The next generation of UK bioscientists graduating from the University of the West of England (UWE Bristol) has received a boost as part of a £18.5 million fund awarded by the Biotechnology and Biological Sciences Research Council (BBSRC - part of UK Research and Innovation) to the South West Biosciences Doctoral Training Partnership (SWBio DTP). This is part of a £170 million investment in training the next generation of UK bioscientists, announced this week.
The SWBio DTP will offer four-year PhD studentships to universities across the region starting in October 2020, during which students will undertake interdisciplinary training in statistics, bioinformatics, coding, experimental design, innovation and understanding the impact of research. The postgraduate students will also undertake three-month Professional Internships for PhD Students (PIPS) placements to develop their skills further and explore possible future career directions.
At UWE Bristol, the grant will enable the creation of 20 match-funded PhD student positions and at least five fully funded studentships involving time spent on placement (called CASE studentships).
UWE Bristol recently became one of six new regional associate partners in the South West and Wales alongside the Marine Biological Association (MBA), Plymouth Marine Laboratory (PML), Swansea University, SetSquared Bristol, and UCB Pharma.

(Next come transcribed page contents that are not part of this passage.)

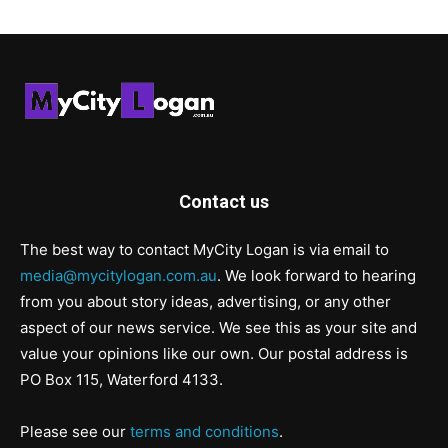
Contact us
The best way to contact MyCity Logan is via email to
media@mycitylogan.com.au
. We look forward to hearing
from you about story ideas, advertising, or any other
aspect of our news service. We see this as your site and
value your opinions like our own. Our postal address is
PO Box 115, Waterford 4133.
Please see our
terms and conditions
.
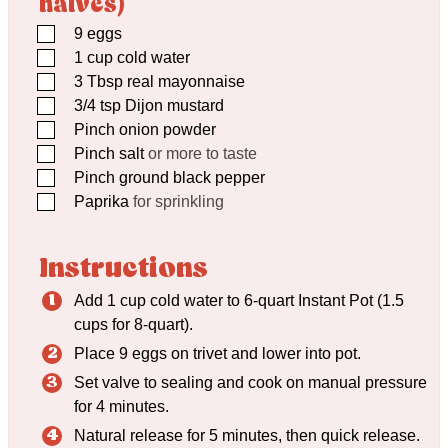
halves)
▢
9
eggs
▢
1
cup
cold water
▢
3
Tbsp
real mayonnaise
▢
3/4
tsp
Dijon mustard
▢
Pinch
onion powder
▢
Pinch
salt
or more to taste
▢
Pinch
ground black pepper
▢
Paprika
for sprinkling
Instructions
Add 1 cup cold water to 6-quart Instant Pot (1.5
cups for 8-quart).
Place 9 eggs on trivet and lower into pot.
Set valve to sealing and cook on manual pressure
for 4 minutes.
Natural release for 5 minutes, then quick release.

The partnership is led by the University of Bristol together with the Universities of Bath, Cardiff and Exeter (the GW4 Alliance), and Rothamsted Research.
Professor Melanie Welham, BBSRC's Executive Chair, announcing the DTP award, said: "The success of the UK's science sector and the consequent benefits to society and the economy relies on great researchers doing great work."
Professor Martin Boddy, who is Pro Vice-Chancellor for Research and Enterprise at UWE Bristol said: "This funding will enable us to build on UWE Bristol's world-leading applied biosciences research including biosensing and its applications to bio-diagnostics. This has important applications in agri-food, meat quality and combatting plant diseases. Working with our University Enterprise Zone (UEZ) will also ensure that graduates from the programme are business-aware, enterprising and able to secure exciting roles with a wide range of employers."
The University's application was led by Professor Aniko Varadi, Director of the Centre for Research in Biosciences in the Faculty of Health and Applied Sciences (HAS). Professor Varadi said: "We are very happy to receive this funding. The aim of this DTP is to provide a world-class postgraduate training programme, providing biosciences doctoral graduates with a broad range of skills and experience in interdisciplinary research. These will include, among other areas, synthetic biology, microbial resistance, sustainable agriculture, as well as bioscience for health, covering neuroscience and studies related to nutrition and healthy ageing."
Professor Leo Brady, Director of the SWBio DTP and Professor of Biochemistry at the University of Bristol, said: "This is fantastic news for future students wanting to work at the cutting edge of biology and biotechnology and train in the world-class research environment offered within the South West and Wales. "It is also a massive vote of confidence in the sector-leading bioscience departments within our institutions."